Another avenue of research at the Computational Cardiology Laboratory is optogenetics, Boyle’s focus. Optogenetics is a recent scientific advancement that uses light-sensitive proteins to stimulate a cell.

Theoretically, certain lights can provide the “shock” that allows the heart to regain its normal rhythm. This could solve the problem of the painful residual electric shock to organs other than the heart, as muscles not primed to be light-sensitive would not be affected.

Using the heart models developed at the lab, optogenetics can be theoretically applied to understand its viability as a replacement for direct electric shock.

Patient-specific heart models from the Computational Cardiology Lab have already seen their heyday in the clinical world, aiding physicians in ablation. Ablation is used to treat atrial fibrillation, a type of abnormal heartbeat, and is meant to incapacitate cells that cause abnormal rhythms.

Trayanova explained that, currently, finding areas for ablation has proven to be very difficult; it requires invasive procedures that only provide 2D images and relatively large target areas.

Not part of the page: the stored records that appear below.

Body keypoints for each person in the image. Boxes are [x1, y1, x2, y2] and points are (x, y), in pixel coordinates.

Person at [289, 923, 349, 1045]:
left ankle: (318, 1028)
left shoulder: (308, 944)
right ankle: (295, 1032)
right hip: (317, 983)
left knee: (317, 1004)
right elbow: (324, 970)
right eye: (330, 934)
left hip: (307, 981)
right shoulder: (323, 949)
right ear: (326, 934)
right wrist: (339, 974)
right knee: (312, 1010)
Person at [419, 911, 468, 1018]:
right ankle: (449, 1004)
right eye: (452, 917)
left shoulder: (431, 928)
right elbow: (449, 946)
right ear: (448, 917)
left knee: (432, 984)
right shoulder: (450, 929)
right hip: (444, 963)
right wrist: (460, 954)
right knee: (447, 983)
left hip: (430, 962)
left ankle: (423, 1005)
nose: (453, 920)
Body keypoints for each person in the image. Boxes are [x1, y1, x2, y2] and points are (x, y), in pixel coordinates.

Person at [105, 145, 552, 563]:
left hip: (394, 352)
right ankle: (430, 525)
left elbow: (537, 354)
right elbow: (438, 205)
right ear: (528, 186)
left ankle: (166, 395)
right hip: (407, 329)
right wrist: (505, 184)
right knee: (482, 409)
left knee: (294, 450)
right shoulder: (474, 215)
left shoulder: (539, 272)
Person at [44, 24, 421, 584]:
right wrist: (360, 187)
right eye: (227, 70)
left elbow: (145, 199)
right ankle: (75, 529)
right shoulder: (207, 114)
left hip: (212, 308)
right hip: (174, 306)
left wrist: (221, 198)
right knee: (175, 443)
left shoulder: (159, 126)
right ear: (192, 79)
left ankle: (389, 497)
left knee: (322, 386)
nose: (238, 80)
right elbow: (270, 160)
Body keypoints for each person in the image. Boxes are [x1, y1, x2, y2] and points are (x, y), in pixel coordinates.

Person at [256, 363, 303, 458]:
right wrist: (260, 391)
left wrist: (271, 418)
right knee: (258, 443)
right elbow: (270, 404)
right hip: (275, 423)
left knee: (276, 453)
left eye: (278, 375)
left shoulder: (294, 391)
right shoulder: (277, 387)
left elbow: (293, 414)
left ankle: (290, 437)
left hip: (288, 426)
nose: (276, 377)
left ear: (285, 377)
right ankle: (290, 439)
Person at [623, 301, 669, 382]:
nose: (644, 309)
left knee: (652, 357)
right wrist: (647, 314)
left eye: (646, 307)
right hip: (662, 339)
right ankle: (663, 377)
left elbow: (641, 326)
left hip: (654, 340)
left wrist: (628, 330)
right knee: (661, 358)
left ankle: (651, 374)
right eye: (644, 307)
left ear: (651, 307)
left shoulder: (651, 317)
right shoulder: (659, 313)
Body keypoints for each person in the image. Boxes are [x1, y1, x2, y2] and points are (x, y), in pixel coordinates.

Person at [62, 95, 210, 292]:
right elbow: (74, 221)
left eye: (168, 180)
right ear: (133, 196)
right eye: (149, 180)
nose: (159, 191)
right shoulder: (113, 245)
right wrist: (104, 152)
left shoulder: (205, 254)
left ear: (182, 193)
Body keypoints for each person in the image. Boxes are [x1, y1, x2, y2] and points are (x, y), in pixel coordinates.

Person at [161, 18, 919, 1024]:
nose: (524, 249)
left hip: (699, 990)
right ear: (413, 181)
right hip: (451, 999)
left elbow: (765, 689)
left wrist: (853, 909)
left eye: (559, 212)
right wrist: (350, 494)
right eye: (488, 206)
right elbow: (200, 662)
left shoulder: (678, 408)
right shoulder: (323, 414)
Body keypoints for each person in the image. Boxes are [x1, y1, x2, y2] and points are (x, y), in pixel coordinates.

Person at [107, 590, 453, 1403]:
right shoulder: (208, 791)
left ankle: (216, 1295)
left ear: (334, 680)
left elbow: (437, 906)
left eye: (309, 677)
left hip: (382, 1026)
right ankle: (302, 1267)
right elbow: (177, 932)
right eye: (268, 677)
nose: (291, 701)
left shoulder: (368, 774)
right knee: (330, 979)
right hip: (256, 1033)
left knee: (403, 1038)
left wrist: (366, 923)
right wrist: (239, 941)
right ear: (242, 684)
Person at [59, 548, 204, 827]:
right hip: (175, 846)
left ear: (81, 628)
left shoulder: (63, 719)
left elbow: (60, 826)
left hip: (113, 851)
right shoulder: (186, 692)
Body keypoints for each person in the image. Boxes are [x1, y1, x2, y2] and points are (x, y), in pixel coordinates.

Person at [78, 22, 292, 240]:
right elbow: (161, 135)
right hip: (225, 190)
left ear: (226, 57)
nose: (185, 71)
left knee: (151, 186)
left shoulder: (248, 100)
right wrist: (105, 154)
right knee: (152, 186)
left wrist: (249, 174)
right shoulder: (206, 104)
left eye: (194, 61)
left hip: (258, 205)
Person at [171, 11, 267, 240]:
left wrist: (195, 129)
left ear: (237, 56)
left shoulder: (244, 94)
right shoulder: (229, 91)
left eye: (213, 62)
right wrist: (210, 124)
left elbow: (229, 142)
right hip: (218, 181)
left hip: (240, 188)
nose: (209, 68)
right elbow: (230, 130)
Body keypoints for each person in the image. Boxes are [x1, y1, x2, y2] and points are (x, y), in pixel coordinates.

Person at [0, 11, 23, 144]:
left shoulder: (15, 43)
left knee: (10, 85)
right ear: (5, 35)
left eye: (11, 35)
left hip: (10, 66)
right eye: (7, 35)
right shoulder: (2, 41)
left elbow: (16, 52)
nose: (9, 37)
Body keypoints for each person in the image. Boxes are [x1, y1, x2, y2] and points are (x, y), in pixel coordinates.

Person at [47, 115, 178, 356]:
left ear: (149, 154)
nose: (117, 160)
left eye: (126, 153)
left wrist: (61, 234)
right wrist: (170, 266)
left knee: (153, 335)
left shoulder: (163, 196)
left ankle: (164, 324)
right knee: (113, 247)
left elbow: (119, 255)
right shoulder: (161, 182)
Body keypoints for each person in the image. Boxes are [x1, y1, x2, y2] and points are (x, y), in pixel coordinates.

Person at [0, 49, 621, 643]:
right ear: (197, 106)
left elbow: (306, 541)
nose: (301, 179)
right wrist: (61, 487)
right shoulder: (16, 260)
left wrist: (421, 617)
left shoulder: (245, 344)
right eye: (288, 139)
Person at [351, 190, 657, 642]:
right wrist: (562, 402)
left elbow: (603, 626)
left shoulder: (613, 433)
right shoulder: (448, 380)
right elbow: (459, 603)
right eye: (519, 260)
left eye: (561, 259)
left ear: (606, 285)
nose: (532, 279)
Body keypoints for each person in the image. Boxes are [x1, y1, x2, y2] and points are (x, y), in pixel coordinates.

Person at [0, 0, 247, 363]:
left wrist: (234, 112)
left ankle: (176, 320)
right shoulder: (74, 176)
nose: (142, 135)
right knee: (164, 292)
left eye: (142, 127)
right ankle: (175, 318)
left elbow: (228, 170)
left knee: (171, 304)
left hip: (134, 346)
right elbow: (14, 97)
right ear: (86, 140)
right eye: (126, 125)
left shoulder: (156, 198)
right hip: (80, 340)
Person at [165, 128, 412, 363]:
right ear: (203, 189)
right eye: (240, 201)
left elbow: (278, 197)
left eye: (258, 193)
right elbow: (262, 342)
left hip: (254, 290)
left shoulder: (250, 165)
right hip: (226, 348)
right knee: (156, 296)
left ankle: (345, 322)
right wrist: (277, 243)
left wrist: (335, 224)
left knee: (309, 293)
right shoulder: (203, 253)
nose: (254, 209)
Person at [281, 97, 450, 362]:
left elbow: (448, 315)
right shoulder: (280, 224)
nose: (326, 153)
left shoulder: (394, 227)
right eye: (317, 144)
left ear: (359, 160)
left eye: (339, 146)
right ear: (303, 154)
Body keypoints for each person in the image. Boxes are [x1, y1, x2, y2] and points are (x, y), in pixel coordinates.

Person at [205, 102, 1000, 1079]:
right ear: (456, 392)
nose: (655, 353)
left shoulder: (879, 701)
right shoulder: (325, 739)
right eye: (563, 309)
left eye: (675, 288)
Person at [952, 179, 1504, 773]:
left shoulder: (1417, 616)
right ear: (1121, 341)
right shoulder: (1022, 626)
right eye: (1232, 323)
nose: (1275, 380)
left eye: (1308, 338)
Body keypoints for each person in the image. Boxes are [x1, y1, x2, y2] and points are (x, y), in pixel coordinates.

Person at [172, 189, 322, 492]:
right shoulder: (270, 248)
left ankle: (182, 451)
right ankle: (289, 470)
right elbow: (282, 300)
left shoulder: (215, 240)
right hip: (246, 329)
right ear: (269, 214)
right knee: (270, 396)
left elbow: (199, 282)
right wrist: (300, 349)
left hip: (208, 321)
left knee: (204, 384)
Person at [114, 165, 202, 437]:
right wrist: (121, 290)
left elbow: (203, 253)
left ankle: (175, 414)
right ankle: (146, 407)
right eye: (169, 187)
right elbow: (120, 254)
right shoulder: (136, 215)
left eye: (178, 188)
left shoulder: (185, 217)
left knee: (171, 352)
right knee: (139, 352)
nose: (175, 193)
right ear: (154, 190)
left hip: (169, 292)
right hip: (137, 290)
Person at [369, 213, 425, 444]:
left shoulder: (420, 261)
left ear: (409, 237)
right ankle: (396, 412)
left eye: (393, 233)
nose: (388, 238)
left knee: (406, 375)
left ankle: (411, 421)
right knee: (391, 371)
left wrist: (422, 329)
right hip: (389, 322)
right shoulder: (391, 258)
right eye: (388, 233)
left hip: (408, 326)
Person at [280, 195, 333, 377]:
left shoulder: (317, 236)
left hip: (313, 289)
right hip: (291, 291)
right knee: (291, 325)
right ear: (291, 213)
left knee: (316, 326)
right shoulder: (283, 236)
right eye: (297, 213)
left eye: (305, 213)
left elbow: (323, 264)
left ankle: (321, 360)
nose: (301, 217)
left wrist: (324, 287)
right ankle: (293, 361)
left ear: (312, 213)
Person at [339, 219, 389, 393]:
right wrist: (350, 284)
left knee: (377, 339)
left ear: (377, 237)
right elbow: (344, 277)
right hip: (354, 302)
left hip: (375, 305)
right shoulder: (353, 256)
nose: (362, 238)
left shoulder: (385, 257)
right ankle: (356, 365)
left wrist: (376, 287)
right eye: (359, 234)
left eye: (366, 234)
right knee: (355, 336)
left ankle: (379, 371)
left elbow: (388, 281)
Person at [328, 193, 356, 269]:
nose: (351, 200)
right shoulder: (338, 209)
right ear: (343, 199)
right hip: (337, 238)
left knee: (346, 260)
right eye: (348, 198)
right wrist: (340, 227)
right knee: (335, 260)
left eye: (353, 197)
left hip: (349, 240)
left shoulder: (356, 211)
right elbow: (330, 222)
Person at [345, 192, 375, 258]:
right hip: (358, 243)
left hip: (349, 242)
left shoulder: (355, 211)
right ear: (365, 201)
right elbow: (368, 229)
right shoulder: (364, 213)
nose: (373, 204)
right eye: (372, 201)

The 3D simulations can reveal specific locations without the initial invasive procedure. It is too soon to interpret the results, but pilot studies have been done on patients through the Johns Hopkins Hospital.

Boyle cites the hospital as a large reason why he decided to work at Hopkins.

“It was kind of a no-brainer… it’s an incredible place to do research. I came from a meeting this morning at the hospital with one of the preeminent cardiologists in the world… these people [clinicians] are heavy hitters, but they want to talk to you, they want to work with engineers, they want to be cutting edge,” Boyle said.

Trayanova also placed an emphasis on the collaboration between scientists, engineers and clinicians. She described a gap between basic research and the subsequent application by clinicians.

“We figured out that with our tools, we can basically make that jump ourselves,” Trayanova said. “We understand how the human heart functions, we might as well do it ourselves.”

That is the whole premise of the Computational Cardiology Laboratory: taking out the middle man by directly integrating engineering to provide diagnoses and treatments for individual patients.

In doing so, they hope that their current qualitative approach of medicine will be replaced by precise, quantitative descriptions of a patient’s needs.

Although the evolutionary lab is the first of its kind, both Trayanova and Boyle envision a future where engineering and medicine are practically synonymous.

“With so much streaming data being recorded and the whole machine learning, it’s going to change; what we’ll end up doing is we’ll be able to predict events before they occur. That’s the goal,” Trayanova said.